By Leopold Munhende
ZIMBABWE’s relations with America could take a further knock after Foreign Affairs Minister, Sibusiso Moyo labelled the superpower’s ambassador to Harare, Brian Nichols, “an opposition citadel”.
This follows recent comments by the outspoken diplomat rubbishing last Friday’s Sadc backed anti-sanctions march by Zimbabweans.
A strongly worded statement released by the former army general warned of unspecified action.
Moyo said Zimbabwe was ready to “ignore” the US if need be, adding, Nichols should stop “conducting himself like an opposition member”.
Mnangagwa, since coming to power two years ago, through a military coup that toppled long-time ruler Robert Mugabe, has sought to take back Zimbabwe “to the family of nations” under a re-engagement policy code named “Zimbabwe is open for business”.
Moyo however said this could well come to an end.
“We genuinely seek dialogue with all well-meaning countries as part of our re-engagement efforts but our openness and innate generosity of spirit of all Zimbabweans should not be taken for granted and should certainly not be abused.
“We have the means to bring all this to an end, should we deem it necessary or should we be pushed too far,” said Moyo.
An angry Moyo said Nichols had conducted himself in a partisan manner.
“The unfortunate statement made by the US Ambassador on the occasion of the SADC anti-sanctions day on 25 October exhibited a clear contravention of acceptable diplomatic etiquette, was grossly partisan in nature and reflected not only a worrying lack of respect for the host government but was also abusive of the hospitality of the people of Zimbabwe as a whole,” said Moyo.
He said the inclusion on the US sanctions list, of Zimbabwe’s Intelligence Minister Owen Ncube was unjustified.
.”Whilst we are a welcoming extremely tolerant and friendly people, it would be a mistake for these qualities to be misinterpreted by any diplomat to mean that we are weak or that we will simply ignore or tolerate any form of insult or abuse.”
Zimbabwe has been at loggerheads with the world’s most powerful state since its imposition of travel and business restrictions on several Zanu PF politicians, business people and companies aligned to it, aiding or financing its “human rights” abuses in the country.
The sanctions were triggered by then President Mugabe’s decision to sponsor the compulsory acquisition of land owned by white commercial farmers at the turn of the century.

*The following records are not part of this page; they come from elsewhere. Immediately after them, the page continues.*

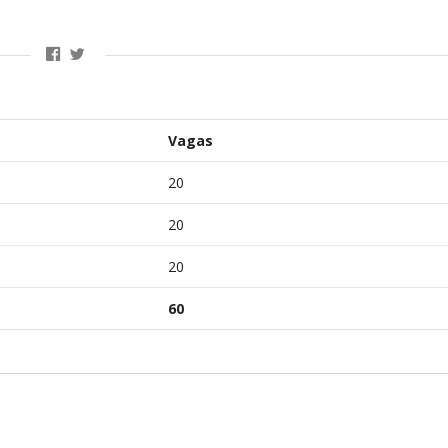
Vagas
20
20
20
60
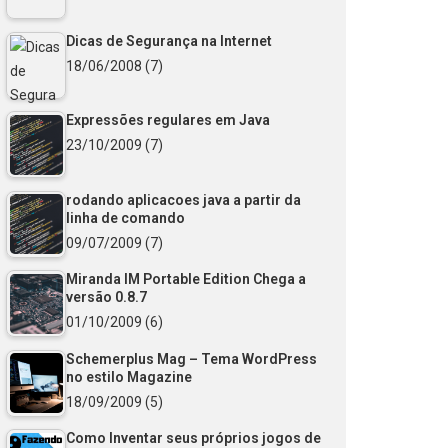
Dicas de Segurança na Internet
18/06/2008
(7)
Expressões regulares em Java
23/10/2009
(7)
rodando aplicacoes java a partir da
linha de comando
09/07/2009
(7)
Miranda IM Portable Edition Chega a
versão 0.8.7
01/10/2009
(6)
Schemerplus Mag – Tema WordPress
no estilo Magazine
18/09/2009
(5)
Como Inventar seus próprios jogos de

The programme, according to Zimbabwean authorities, sought to redress colonial land imbalances. Mugabe was accused of human rights abuses and electoral fraud after he visited brutalities on former white land owners who resisted their eviction and MDC supporters..
Mnangagwa was part of Mugabe’s inner circle and was not spared the restrictions.
Nichols indicated the US was not moved by Sadc’s stance to march against the sanctions as a region and maintained Washington still expected reforms before considerations of whether the measures could be lifted.
In a direct slap on Mnangagwa, the Zanu PF leader had one of his closest lieutenants Ncube added to the sanctions list on the same day.
Added Moyo: “No diplomat should allow themselves to behave or to conduct themselves like some kind of opposition member, with complete disregard for all norms of permissible diplomatic protocol.
“Persistent behaviour of this nature will test the patience of even the most tolerant among us.”
America, Britain and the whole of the European Union bloc has over the past decade been accused of pushing a regime change agenda by funding MDC activities and those of NGOs Zimbabwe accused of spreading propaganda against the the Zanu PF government.
Mnangagwa is struggling to sell his “New Dispensation” mantra on the international stage with several countries demanding reforms first.